■ Saved entries:
+--
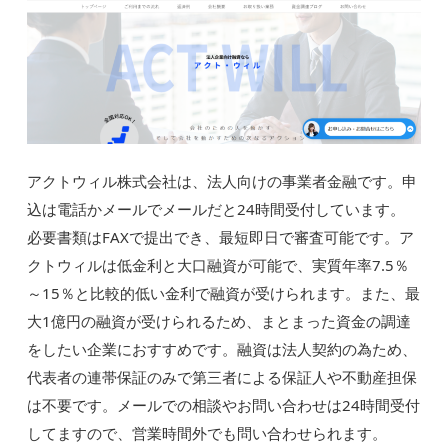
アクトウィル株式会社は、法人向けの事業者金融です。申
込は電話かメールでメールだと24時間受付しています。
必要書類はFAXで提出でき、最短即日で審査可能です。ア
クトウィルは低金利と大口融資が可能で、実質年率7.5％
～15％と比較的低い金利で融資が受けられます。また、最
大1億円の融資が受けられるため、まとまった資金の調達
をしたい企業におすすめです。融資は法人契約の為ため、
代表者の連帯保証のみで第三者による保証人や不動産担保
は不要です。メールでの相談やお問い合わせは24時間受付
してますので、営業時間外でも問い合わせられます。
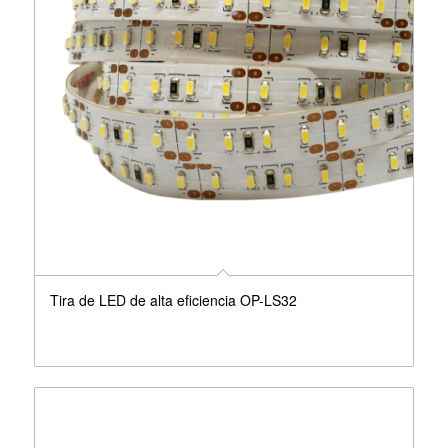
Tira de LED de alta eficiencia OP-LS32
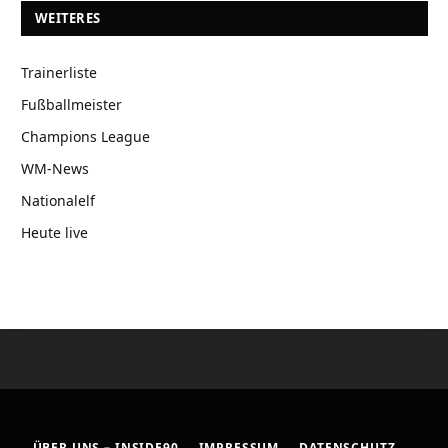
WEITERES
Trainerliste
Fußballmeister
Champions League
WM-News
Nationalelf
Heute live
ÜBER UNS – INSIDE90
IMPRESSUM
DATENSCHUTZ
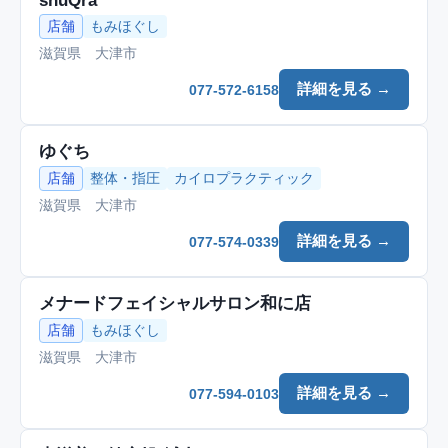
shuQra
店舗
もみほぐし
滋賀県 大津市
詳細を見る →
077-572-6158
ゆぐち
店舗
整体・指圧
カイロプラクティック
滋賀県 大津市
詳細を見る →
077-574-0339
メナードフェイシャルサロン和に店
店舗
もみほぐし
滋賀県 大津市
詳細を見る →
077-594-0103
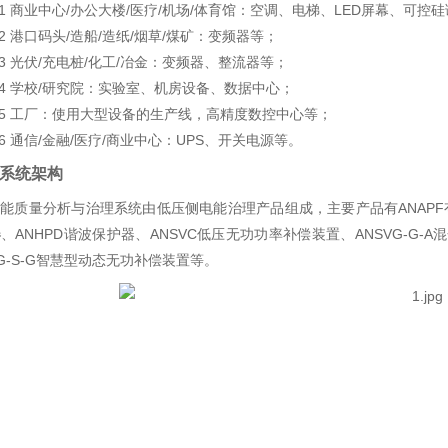
.1 商业中心/办公大楼/医疗/机场/体育馆：空调、电梯、LED屏幕、可
.2 港口码头/造船/造纸/烟草/煤矿：变频器等；
.3 光伏/充电桩/化工/冶金：变频器、整流器等；
.4 学校/研究院：实验室、机房设备、数据中心；
.5 工厂：使用大型设备的生产线，高精度数控中心等；
.6 通信/金融/医疗/商业中心：UPS、开关电源等。
 系统架构
能质量分析与治理系统由低压侧电能治理产品组成，主要产品有ANAPF有
器
、ANHPD谐波保护器、ANSVC低压无功功率补偿装置、ANSVG-G-
VG-S-G智慧型动态无功补偿装置等。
+--
When you copy the data, keep every line exact and leave out each picture.

■ Output for this task:
アクトウィル株式会社は、法人向けの事業者金融です。申
込は電話かメールでメールだと24時間受付しています。
必要書類はFAXで提出でき、最短即日で審査可能です。ア
クトウィルは低金利と大口融資が可能で、実質年率7.5％
～15％と比較的低い金利で融資が受けられます。また、最
大1億円の融資が受けられるため、まとまった資金の調達
をしたい企業におすすめです。融資は法人契約の為ため、
代表者の連帯保証のみで第三者による保証人や不動産担保
は不要です。メールでの相談やお問い合わせは24時間受付
してますので、営業時間外でも問い合わせられます。
Tira de LED de alta eficiencia OP-LS32
WEITERES
Trainerliste
Fußballmeister
Champions League
WM-News
Nationalelf
Heute live
ÜBER UNS – INSIDE90
IMPRESSUM
DATENSCHUTZ
shuQra
店舗
もみほぐし
滋賀県 大津市
詳細を見る →
077-572-6158
ゆぐち
店舗
整体・指圧
カイロプラクティック
滋賀県 大津市
詳細を見る →
077-574-0339
メナードフェイシャルサロン和に店
店舗
もみほぐし
滋賀県 大津市
詳細を見る →
077-594-0103
.1 商业中心/办公大楼/医疗/机场/体育馆：空调、电梯、LED屏幕、可
.2 港口码头/造船/造纸/烟草/煤矿：变频器等；
.3 光伏/充电桩/化工/冶金：变频器、整流器等；
.4 学校/研究院：实验室、机房设备、数据中心；
.5 工厂：使用大型设备的生产线，高精度数控中心等；
.6 通信/金融/医疗/商业中心：UPS、开关电源等。
 系统架构
能质量分析与治理系统由低压侧电能治理产品组成，主要产品有ANAPF有
器
、ANHPD谐波保护器、ANSVC低压无功功率补偿装置、ANSVG-G-
VG-S-G智慧型动态无功补偿装置等。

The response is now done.